··· SUPPLIED TEXT

For the MIT-BIH database, we present the results by considering three different scenarios for building the test set, as has been done by several works dealing with AAMI classes [28]. For the first scenario, we use the 11 common testing records for VEB {i.e., 200 202 210 213 214 219 221 228 231 233 234} and 14 testing records for SVEB {i.e., 200 202 210 212 213 214 219 221 222 228 231 232 233 234}. For the second one, we use the 24 common testing records from 200 to 234. For the third and last scenario, we use all 48 records (i.e., DS1 + DS2). Figures 5, 6, 7 and 8 show the CNN features obtained from the pretrained CNN for the different AAMI classes. A preliminary inspection shows that the learned features look different. Tables 2 and 3 show the classification results in terms of \(\left( {OA,Se, Sp and Pp} \right)\) for SVEB and VEB, respectively, after adding 100 ECG beats per record. As seen here, these results are clearly better than those obtained by recent state-of-the-art methods for all scenarios. For the first scenario, our methods yield an \(\left( {OA,Se, Sp {\text{and }}Pp} \right)\) equal to (99.9, 99.1, 100.0, and 99.3%) for VEB and (99.9, 97.3, 100.0 and 99.3%) for SVEB. For the second scenario, we obtain (99.7, 98.7, 99.9, and 98.8%) for VEB and (99.3, 98.3, 99.4 and 98.1%) for SVEB. Finally, for the last one, we obtain (99.9, 99.0, 100.0, and 99.6%) for VEB and (99.8, 95.9, 100.0 and 98.3%) for SVEB.

······

#### PROBLEM
Which scenarios for building the test set does the supplied text describe? List each one.

··· DATASET CONTENT

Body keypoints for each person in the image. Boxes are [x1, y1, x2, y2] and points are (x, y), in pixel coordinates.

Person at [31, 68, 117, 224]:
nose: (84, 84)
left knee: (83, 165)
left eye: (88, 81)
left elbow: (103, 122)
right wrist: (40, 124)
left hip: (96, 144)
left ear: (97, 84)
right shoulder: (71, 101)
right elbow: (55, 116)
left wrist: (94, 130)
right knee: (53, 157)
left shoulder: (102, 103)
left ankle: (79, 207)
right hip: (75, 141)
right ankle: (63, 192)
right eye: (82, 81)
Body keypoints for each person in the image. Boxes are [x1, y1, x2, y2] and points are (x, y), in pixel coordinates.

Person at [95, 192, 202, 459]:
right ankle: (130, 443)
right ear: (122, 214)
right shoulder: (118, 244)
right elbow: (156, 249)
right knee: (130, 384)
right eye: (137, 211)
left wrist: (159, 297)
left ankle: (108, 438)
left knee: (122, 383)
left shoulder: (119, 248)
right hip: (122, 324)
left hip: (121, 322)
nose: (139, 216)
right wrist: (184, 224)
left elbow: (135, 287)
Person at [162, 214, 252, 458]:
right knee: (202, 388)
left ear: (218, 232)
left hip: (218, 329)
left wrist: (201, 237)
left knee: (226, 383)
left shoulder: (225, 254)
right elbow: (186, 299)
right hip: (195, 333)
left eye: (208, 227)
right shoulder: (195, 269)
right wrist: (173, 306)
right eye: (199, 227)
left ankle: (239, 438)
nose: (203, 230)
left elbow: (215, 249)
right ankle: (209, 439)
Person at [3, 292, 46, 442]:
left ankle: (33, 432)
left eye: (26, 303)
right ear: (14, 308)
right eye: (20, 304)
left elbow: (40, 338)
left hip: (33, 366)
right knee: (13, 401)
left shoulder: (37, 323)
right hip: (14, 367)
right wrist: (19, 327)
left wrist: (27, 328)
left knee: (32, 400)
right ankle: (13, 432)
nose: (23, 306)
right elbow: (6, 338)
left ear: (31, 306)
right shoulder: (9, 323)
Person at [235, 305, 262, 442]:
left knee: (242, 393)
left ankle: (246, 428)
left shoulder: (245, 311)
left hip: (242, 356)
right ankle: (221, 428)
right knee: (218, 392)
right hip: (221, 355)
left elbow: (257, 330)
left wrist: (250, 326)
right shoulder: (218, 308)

······

#### PROBLEM SOLUTION
- First scenario: the 11 common testing records for VEB (200, 202, 210, 213, 214, 219, 221, 228, 231, 233, 234) and 14 testing records for SVEB (200, 202, 210, 212, 213, 214, 219, 221, 222, 228, 231, 232, 233, 234).
- Second scenario: the 24 common testing records from 200 to 234.
- Third scenario: all 48 records (DS1 + DS2).